In which I freely admit to skipping a week because I was reorganizing my room pursuant to the removal of a huge corner cabinet and that was more important than letting you know there was minimal progress on my other goals. I’ve been finishing that reorganization and cleaning this week, so there still hasn’t been much progress.
But I am getting back on track: I knit yesterday and brought that third scarf to 1/5 done. I still aim for a March finish. I also unearthed the February books and will get back to them after I publish this post and make the chicken salad for this week’s lunches. I read extra in January, so I am still good for the year, but I am sure Sarah is waiting on my March selection, which I cannot in good conscience give her until I finish her February book. But heads up, it will be A Wrinkle in Time, so I can see the movie with the book fresh in my head.
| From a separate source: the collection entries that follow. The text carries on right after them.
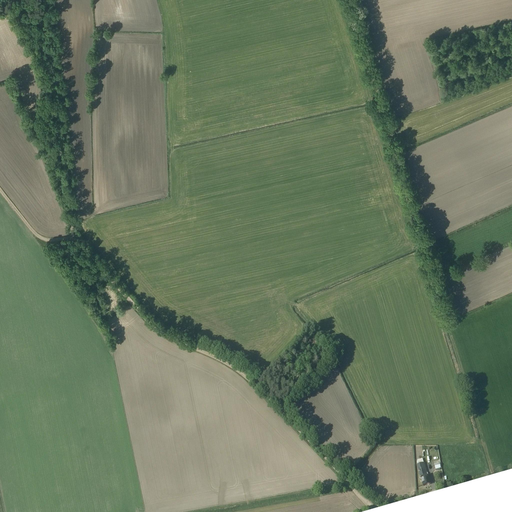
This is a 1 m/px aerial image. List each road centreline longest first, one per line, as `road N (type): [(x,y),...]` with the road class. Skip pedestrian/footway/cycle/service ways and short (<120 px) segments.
road 1 (track): [(0,188),(39,238),(75,237),(156,333),(245,376),(377,511)]
road 2 (track): [(493,480),(350,0)]
road 3 (track): [(8,0),(55,47),(57,134),(75,237)]
road 4 (track): [(193,511),(350,486)]
road 5 (unclassified): [(511,474),(384,511)]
Speaking of movies, I saw Black Panther last weekend. It was entertaining, but I was unimpressed with the sociological message behind it. Or maybe the lack of same. There were vibrant Black characters, which I was glad to see, but viewed through my social work lens the conflict between the “good and peaceful” king and his “violent and bad” challenger just didn’t work. It tasted like a rehashing of the argument about whether marginalized peoples should protest quietly/peacefully or angrily/forcefully. The crisp, grammatical English spoken by the king juxtaposed against the more sloppy enunciation of the challenger was also frustrating. It may be my own white ignorance, but I think the movie played to stereotypes of some white folk’s ideas of acceptable Blackness versus unacceptable Blackness. UGH! You can do better, Hollywood. You need to do better. Show us more strong Black characters without the Uncle Tom’s Cabin overlay. The little scene after the credits started did a bit to alleviate my concerns, but how many people saw that? Our family was almost alone in the theater when that happened, but we never leave until the lights come up–most people scurry as soon as the credits start.
Yeah, I know that’s a controversial thing I said up there. Hate if you gotta hate, but keep it civil.
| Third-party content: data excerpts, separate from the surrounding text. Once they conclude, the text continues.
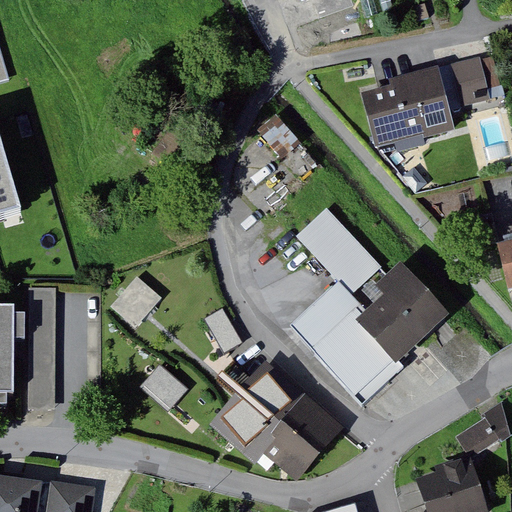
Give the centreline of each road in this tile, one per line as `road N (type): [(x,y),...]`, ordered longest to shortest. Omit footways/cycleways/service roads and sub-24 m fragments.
road 1 (residential): [(394,447),(265,334),(242,301),(223,238),(221,186),(261,98),(291,67),(511,26)]
road 2 (residential): [(0,444),(133,454),(310,497),(374,470)]
road 3 (residential): [(394,447),(511,373)]
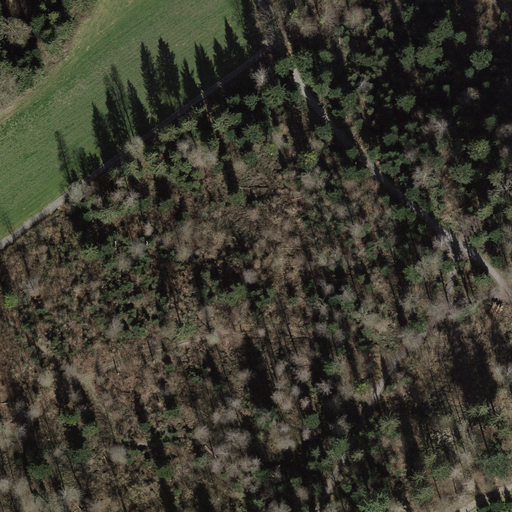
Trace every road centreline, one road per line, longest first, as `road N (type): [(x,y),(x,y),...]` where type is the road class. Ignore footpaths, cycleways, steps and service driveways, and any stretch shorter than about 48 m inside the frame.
road 1 (track): [(460,246),(317,112),(273,38),(0,243)]
road 2 (track): [(0,434),(76,380),(229,329),(297,327),(390,360)]
road 3 (track): [(308,511),(390,360),(442,306),(460,246)]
The other thing I spent time mulling this week was Aristotle’s quote: It is the mark of an educated mind to be able to entertain a thought without accepting it. I
was am troubled by how many people I know who cannot do this. Won’t do this. Whichever, effect is the same.
In other entertainment news, we have new soundbars, one in my room and one in the living room. They improve the television and music experience 167%. As the CNET review for the Vizio SB3621n-E8 said, “Just buy this.”